WHAT THIS TASK INVOLVES
In the entries that follow, how many lines include "just"? Give the number and nothing else.

━━ TASK DATA

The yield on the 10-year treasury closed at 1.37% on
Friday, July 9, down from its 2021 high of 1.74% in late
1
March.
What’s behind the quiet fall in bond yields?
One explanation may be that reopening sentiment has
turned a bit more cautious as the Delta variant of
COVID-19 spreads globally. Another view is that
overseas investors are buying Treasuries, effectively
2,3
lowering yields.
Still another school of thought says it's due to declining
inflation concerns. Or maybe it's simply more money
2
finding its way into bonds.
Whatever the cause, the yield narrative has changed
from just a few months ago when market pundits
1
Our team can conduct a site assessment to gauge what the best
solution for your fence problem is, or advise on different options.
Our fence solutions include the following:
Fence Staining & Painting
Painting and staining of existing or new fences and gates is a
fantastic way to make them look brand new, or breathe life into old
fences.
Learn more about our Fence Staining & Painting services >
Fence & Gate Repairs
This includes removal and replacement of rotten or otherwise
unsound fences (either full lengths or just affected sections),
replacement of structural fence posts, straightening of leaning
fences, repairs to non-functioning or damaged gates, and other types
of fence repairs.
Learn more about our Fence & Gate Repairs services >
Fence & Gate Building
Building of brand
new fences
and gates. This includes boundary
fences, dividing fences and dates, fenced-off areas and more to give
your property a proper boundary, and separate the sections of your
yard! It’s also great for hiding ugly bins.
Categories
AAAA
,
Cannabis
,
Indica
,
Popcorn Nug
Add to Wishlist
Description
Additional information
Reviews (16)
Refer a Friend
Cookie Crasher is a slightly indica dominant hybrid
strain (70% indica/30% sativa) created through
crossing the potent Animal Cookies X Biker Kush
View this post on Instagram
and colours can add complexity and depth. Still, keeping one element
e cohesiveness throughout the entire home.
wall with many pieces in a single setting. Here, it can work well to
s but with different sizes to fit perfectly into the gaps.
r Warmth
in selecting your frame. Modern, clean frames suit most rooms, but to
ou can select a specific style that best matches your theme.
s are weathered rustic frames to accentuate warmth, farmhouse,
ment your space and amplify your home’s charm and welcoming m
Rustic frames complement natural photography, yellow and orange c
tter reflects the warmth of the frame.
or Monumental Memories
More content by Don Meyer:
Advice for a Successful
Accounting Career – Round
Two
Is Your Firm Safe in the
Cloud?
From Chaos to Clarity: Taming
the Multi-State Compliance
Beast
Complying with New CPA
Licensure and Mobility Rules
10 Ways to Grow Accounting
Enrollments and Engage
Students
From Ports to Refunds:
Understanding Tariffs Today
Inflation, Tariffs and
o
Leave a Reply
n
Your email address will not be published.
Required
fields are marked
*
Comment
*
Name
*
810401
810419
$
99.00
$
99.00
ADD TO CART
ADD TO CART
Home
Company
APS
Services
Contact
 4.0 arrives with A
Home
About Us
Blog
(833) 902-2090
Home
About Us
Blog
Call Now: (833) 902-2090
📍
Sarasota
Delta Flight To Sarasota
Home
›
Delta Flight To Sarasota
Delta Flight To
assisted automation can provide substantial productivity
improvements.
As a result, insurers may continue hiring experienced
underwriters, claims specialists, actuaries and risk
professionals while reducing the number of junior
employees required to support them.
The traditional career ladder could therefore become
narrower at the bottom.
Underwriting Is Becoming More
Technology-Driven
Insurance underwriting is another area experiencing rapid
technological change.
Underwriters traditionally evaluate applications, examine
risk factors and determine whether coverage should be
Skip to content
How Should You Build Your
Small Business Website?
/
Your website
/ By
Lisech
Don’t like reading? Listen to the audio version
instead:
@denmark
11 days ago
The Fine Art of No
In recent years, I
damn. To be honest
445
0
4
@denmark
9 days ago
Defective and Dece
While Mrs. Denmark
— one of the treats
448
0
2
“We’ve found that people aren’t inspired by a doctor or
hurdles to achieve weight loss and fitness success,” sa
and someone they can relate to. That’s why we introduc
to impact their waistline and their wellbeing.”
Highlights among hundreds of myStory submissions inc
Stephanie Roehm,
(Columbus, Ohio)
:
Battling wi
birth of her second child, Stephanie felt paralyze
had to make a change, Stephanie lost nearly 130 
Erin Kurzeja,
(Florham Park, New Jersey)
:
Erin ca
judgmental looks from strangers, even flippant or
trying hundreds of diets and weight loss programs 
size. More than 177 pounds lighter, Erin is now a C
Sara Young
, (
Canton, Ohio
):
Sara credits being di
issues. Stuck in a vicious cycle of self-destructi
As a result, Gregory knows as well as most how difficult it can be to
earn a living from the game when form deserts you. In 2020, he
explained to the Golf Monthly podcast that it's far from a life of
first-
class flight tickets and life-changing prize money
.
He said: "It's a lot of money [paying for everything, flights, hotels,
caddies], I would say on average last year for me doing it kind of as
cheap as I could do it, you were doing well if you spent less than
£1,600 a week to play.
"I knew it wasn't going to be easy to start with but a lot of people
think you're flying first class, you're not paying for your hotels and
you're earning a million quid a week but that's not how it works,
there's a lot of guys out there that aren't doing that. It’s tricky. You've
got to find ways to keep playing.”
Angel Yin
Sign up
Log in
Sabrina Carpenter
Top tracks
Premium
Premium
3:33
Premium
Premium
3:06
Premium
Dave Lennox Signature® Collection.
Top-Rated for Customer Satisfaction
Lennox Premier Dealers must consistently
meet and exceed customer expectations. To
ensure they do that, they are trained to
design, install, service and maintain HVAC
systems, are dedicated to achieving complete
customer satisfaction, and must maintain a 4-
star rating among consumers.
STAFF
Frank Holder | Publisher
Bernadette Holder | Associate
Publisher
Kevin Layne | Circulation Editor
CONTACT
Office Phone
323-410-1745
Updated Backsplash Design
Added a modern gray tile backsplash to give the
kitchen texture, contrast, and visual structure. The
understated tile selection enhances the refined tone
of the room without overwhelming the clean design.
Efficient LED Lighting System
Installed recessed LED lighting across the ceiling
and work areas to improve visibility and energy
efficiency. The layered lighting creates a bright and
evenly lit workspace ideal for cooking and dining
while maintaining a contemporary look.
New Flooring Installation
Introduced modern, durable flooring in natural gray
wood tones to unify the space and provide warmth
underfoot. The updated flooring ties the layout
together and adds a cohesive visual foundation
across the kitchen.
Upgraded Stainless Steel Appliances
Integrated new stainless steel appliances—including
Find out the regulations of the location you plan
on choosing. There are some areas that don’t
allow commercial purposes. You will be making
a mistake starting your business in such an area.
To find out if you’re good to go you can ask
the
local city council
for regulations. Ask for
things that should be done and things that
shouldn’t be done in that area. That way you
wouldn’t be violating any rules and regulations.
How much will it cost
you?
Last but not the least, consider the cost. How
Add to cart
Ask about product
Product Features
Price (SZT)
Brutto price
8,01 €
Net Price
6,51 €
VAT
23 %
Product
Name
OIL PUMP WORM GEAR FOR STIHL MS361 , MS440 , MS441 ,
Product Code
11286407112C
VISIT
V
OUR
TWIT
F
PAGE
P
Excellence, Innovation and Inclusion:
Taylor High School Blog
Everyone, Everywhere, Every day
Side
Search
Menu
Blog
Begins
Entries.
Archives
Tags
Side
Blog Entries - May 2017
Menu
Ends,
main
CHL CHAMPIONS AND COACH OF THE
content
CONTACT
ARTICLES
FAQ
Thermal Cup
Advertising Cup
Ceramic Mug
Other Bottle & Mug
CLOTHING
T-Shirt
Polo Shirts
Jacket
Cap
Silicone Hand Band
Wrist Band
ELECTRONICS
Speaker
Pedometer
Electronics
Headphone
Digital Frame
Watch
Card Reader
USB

━━━━

EXERCISE OUTPUT
2